In short: A 'sustained impact' claim needs a measured drop-off rate, not a hopeful adjective. Estimate persistence from your post-program measures — the drop-off rate, the duration it implies, and the point where your evidence runs out — and grade the result green, amber, or red so you never claim durability past the last data you actually have.
1 · Set up over your data
Start where post-program follow-ups are linked to the same participants. This walkthrough uses DEMO-03 · Workforce Cohort — Vista Workforce Collaborative, with exit and follow-up waves on persistent IDs. Load your Decision Brief first so persistence is judged against the outcome and standard you'll report.
You are the Sopact Sense Assistant working over the DEMO-03 · Workforce Cohort dataset (clean data + persistent contact IDs). Load my Decision Brief (decision, audience, outcomes, indicators, evidence standard) first, then wait for my task.
2 · Write the duration prompt
The prompt estimates persistence and stops where the evidence stops.
For outcome [OUTCOME] in [POPULATION], estimate persistence from post-program measures: drop-off rate, implied duration, evidence limit. Grade green/amber/red.
Five elements keep the claim honest: the dataset with post-program waves, the drop-off + duration estimate, the evidence limit marking the last point you measured, the rule to don't over-claim beyond that limit, and the grade G/A/R on how well persistence is evidenced.
3 · What Sense produces
Run on the Workforce Cohort dataset (DEMO 03) already loaded in Sopact Sense.
GRADE: green | Exit placement | measured at program exit; amber | 6-month drop-off | persistence falls by month six; red | 12-month data | not collected, durability unknown
The grade tells you how far the claim can reach. Green means a solid anchor — the outcome is measured at exit. Amber means decay is visible — a 6-month follow-up shows the outcome dropping off, which you must report rather than smooth over. Red means the claim outruns the data — there's no 12-month measure, so any 'lasting impact' statement past six months is unsupported.
4 · Turn a weak link green
Fix the missing follow-up with the smallest realistic change.
Take the lowest-graded element above and fix it using only what the program could realistically measure. Show the before → after grade and the single indicator/edit that moves it to green.
5 · Make the report and share
Produce a branded "missing & incomplete" report and a shareable link.
Create a 'missing & incomplete' report from this analysis in Sopact branding [or paste your website URL / brand guideline to apply your own]. List every element graded amber or red, what is missing, and the one input that fixes each. Lead with the decision this report informs.
Create a shareable link for this report and open it in a new tab.
Tricks, tips, and troubleshooting
'Sustained' is a measurement, not a mood. Any sustained-impact claim needs a measured drop-off rate behind it. Without one, you're asserting durability you haven't observed.

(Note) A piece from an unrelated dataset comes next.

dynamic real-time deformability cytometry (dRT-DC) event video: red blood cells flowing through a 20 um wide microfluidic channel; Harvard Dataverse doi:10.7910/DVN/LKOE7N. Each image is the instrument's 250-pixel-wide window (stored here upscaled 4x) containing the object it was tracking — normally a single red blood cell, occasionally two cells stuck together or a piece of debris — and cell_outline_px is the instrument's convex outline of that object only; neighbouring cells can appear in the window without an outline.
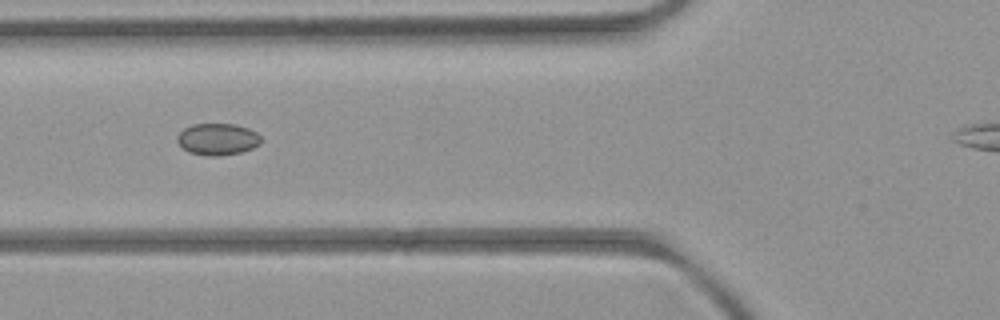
{"species": "common noctule bat (a hibernating species)", "species_latin": "Nyctalus noctula", "temperature_condition": "room temperature", "stored_images_in_passage": 5, "camera_frame_rate_fps": 3000, "um_per_image_px": 0.085, "animal": {"sex": "female", "body_mass_g": 21.9}, "frame": {"image": 1, "passage_image": 4, "time_ms": 3.333, "image_size_px": [1000, 320], "cell_outline_px": [[260, 144], [252, 148], [240, 152], [216, 156], [208, 156], [188, 152], [176, 140], [176, 136], [184, 128], [192, 124], [236, 124], [248, 128], [256, 132], [260, 136]], "centroid_in_image_um": [18.48, 11.82], "position_along_channel_um": 107.3, "area_um2": 15.43}}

Report the decay, don't hide it. A visible 6-month drop-off is honest evidence. Smoothing it into a flat line is the fastest way to lose a reviewer's trust.
State the evidence limit explicitly. Name the last point you measured. Everything past it is unknown, not zero and not sustained.
One follow-up wave changes everything. Adding a single 12-month check converts an over-claim into a defensible duration estimate.
Draft the single follow-up wave that would extend this outcome's evidence limit from 6 to 12 months.
Frequently asked questions
How do you measure if program effects are sustained over time?
Take repeated post-program measures of the same outcome on the same participants, then estimate the drop-off rate between waves and the duration it implies. Crucially, mark the evidence limit — the last point you actually measured — and don't claim persistence beyond it. A measured decay curve, not a label, is what makes a sustained-impact claim credible.
What is an evidence limit and why state it?
The evidence limit is the most recent time point at which you collected data on the outcome. Stating it draws a clear line between what you've observed and what you're guessing, so readers know a claim ends at six months if that's where your data ends — rather than assuming the effect continues indefinitely.
What if I only have exit data and no follow-up?
Then you can report the outcome at exit but cannot claim it persists — durability is simply unknown, which is a red grade. The fix is to add at least one post-program follow-up wave, such as a 6- or 12-month check, so you can measure drop-off instead of assuming the effect holds.